Nesta fase do ano, a lista de coisas a fazer é grande, mas a dúvida é antiga: poesia ou prosa? Crônica ou poema? O compromisso que assumi comigo mesmo de escrever crônicas neste espaço se impõe, mesmo que permaneçam em processo o livro de poemas e uma seleta de contos, adiada durante anos. Os gêneros curtos permanecem como meus prediletos.
Em alguns momentos me ressinto da vocação primeira da poesia, que surgiu em mim muito cedo, e que fui cultivando ao longo do tempo com leituras. Um bom livro de poemas para mim é aquele que me instiga a escrever meus próprios versos, como um diálogo que se estabelece.
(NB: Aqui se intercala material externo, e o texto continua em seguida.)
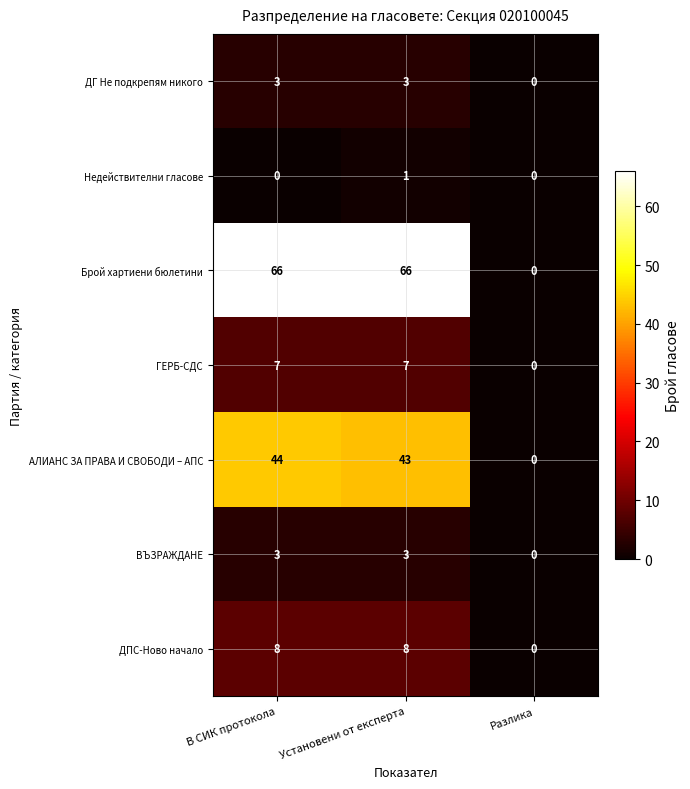

How many Брой хартиени бюлетини values are between 0 and 66?

3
Acordar no meio da noite e não conseguir retomar o sono parece ser o mote do verão que ainda não chegou, mas se adianta em altas temperaturas e secura, que faz do Rio de Janeiro um lugar abafado e inóspito. É a mesma questão que volta há pelo menos dois anos e se converte em suplício real e imediato sem que eu vislumbre atitude imediata do poder público, com decepção dos encontros internacionais sobre o tema, que acabam privilegiando o aspecto econômico, não ambiental. A vontade é de não sair na rua para me preservar dessa onda escaldante proporcionada pela crise climática, que meu corpo enfrenta como um pesadelo em que é quase impossível relaxar, mesmo com ar-condicionado ligado e a certeza de alta conta de energia elétrica.
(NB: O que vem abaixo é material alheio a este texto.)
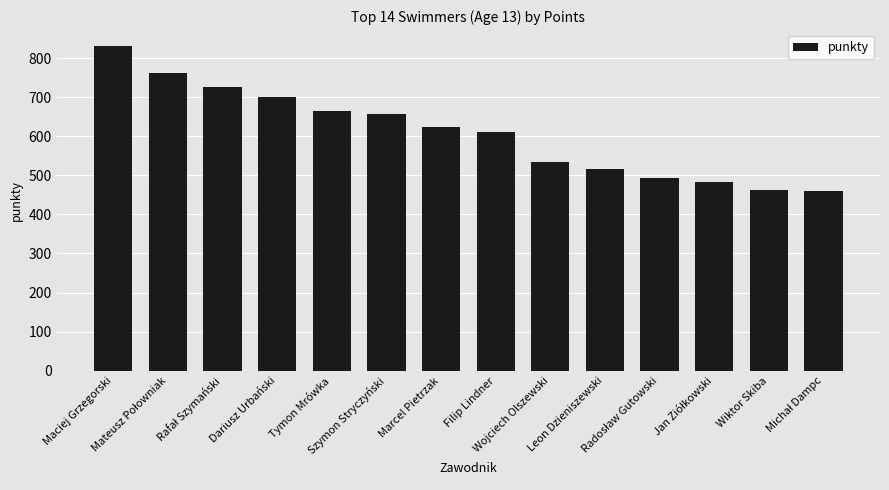

What is the difference between the maximum and minimum values?

371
No meio disso, vem a preocupação com o tema da crônica e sua escrita. Com o fim da pandemia, que parece sempre recomeçada com as notícias de novos casos de covid, pensei nos assuntos não vivenciados presencialmente, com a convivência subtraída replicada para o mundo virtual. Durante muitos meses durante a pandemia, meu único passeio era ir a uma praça ao lado do Aterro do Flamengo, onde as pessoas caminhavam de máscara. Daí meu desejo primeiro de exercer a crônica semanalmente, como um exercício de despretensão e resgate desse tempo perdido. Mas os anos não voltam e o tempo só caminha para a frente, na sucessão de dias e de noites mal dormidas. Por mais que eu tente converter o que perdi em literatura, o dia que chega me assombra, até que a única coisa a fazer seja me levantar.